» Extracted records:

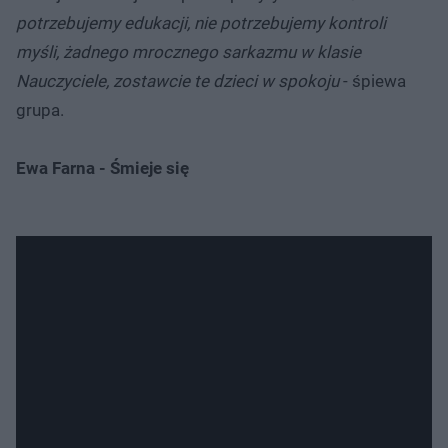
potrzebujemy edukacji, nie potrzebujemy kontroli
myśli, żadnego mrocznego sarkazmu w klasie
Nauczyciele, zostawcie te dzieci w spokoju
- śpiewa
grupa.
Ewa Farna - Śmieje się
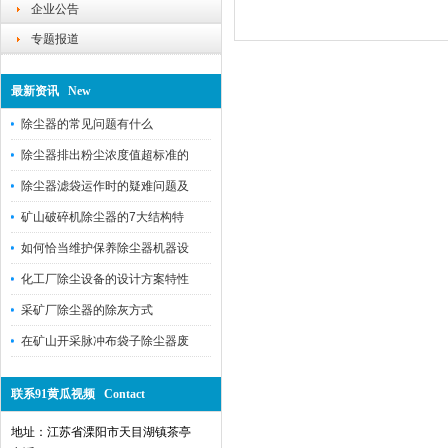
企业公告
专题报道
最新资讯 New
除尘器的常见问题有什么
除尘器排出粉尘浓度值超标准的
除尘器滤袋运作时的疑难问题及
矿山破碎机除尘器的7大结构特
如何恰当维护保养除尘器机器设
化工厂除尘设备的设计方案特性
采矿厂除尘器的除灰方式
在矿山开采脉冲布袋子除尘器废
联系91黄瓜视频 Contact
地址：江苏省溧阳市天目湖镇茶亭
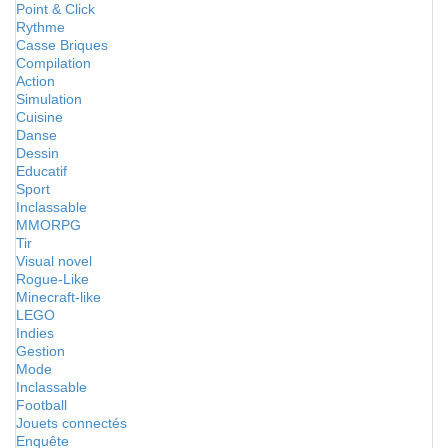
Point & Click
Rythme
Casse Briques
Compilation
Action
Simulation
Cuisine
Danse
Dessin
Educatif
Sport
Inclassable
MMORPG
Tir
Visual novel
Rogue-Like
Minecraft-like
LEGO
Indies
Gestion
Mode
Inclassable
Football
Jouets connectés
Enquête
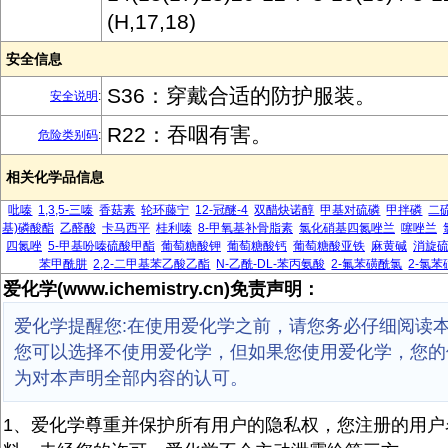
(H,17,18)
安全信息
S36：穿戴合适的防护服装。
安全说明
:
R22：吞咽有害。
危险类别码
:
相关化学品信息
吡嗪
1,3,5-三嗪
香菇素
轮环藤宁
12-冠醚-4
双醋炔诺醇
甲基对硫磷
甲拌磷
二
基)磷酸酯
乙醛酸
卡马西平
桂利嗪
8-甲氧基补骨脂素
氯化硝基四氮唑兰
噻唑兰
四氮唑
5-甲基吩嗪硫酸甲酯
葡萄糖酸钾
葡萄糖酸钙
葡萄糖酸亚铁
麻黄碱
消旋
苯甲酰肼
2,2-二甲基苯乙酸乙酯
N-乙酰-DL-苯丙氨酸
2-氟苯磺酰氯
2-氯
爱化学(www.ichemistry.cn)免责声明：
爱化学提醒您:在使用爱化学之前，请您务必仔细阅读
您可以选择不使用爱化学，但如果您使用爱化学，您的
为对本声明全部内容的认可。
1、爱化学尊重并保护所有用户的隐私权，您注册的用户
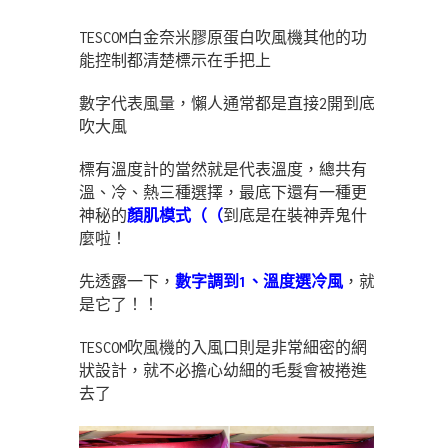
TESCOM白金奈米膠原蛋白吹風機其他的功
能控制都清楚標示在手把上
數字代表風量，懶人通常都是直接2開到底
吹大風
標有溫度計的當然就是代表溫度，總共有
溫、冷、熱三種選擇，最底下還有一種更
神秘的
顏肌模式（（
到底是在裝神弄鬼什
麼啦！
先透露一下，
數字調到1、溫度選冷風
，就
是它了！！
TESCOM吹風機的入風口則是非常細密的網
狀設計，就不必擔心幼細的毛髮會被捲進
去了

» Task to carry out:
Pictures aside, print every line of the material exactly.

» Task result:
potrzebujemy edukacji, nie potrzebujemy kontroli
myśli, żadnego mrocznego sarkazmu w klasie
Nauczyciele, zostawcie te dzieci w spokoju
- śpiewa
grupa.
Ewa Farna - Śmieje się
企业公告
专题报道
最新资讯 New
除尘器的常见问题有什么
除尘器排出粉尘浓度值超标准的
除尘器滤袋运作时的疑难问题及
矿山破碎机除尘器的7大结构特
如何恰当维护保养除尘器机器设
化工厂除尘设备的设计方案特性
采矿厂除尘器的除灰方式
在矿山开采脉冲布袋子除尘器废
联系91黄瓜视频 Contact
地址：江苏省溧阳市天目湖镇茶亭
Point & Click
Rythme
Casse Briques
Compilation
Action
Simulation
Cuisine
Danse
Dessin
Educatif
Sport
Inclassable
MMORPG
Tir
Visual novel
Rogue-Like
Minecraft-like
LEGO
Indies
Gestion
Mode
Inclassable
Football
Jouets connectés
Enquête
(H,17,18)
安全信息
S36：穿戴合适的防护服装。
安全说明
:
R22：吞咽有害。
危险类别码
:
相关化学品信息
吡嗪
1,3,5-三嗪
香菇素
轮环藤宁
12-冠醚-4
双醋炔诺醇
甲基对硫磷
甲拌磷
二
基)磷酸酯
乙醛酸
卡马西平
桂利嗪
8-甲氧基补骨脂素
氯化硝基四氮唑兰
噻唑兰
四氮唑
5-甲基吩嗪硫酸甲酯
葡萄糖酸钾
葡萄糖酸钙
葡萄糖酸亚铁
麻黄碱
消旋
苯甲酰肼
2,2-二甲基苯乙酸乙酯
N-乙酰-DL-苯丙氨酸
2-氟苯磺酰氯
2-氯
爱化学(www.ichemistry.cn)免责声明：
爱化学提醒您:在使用爱化学之前，请您务必仔细阅读
您可以选择不使用爱化学，但如果您使用爱化学，您的
为对本声明全部内容的认可。
1、爱化学尊重并保护所有用户的隐私权，您注册的用户
TESCOM白金奈米膠原蛋白吹風機其他的功
能控制都清楚標示在手把上
數字代表風量，懶人通常都是直接2開到底
吹大風
標有溫度計的當然就是代表溫度，總共有
溫、冷、熱三種選擇，最底下還有一種更
神秘的
顏肌模式（（
到底是在裝神弄鬼什
麼啦！
先透露一下，
數字調到1、溫度選冷風
，就
是它了！！
TESCOM吹風機的入風口則是非常細密的網
狀設計，就不必擔心幼細的毛髮會被捲進
去了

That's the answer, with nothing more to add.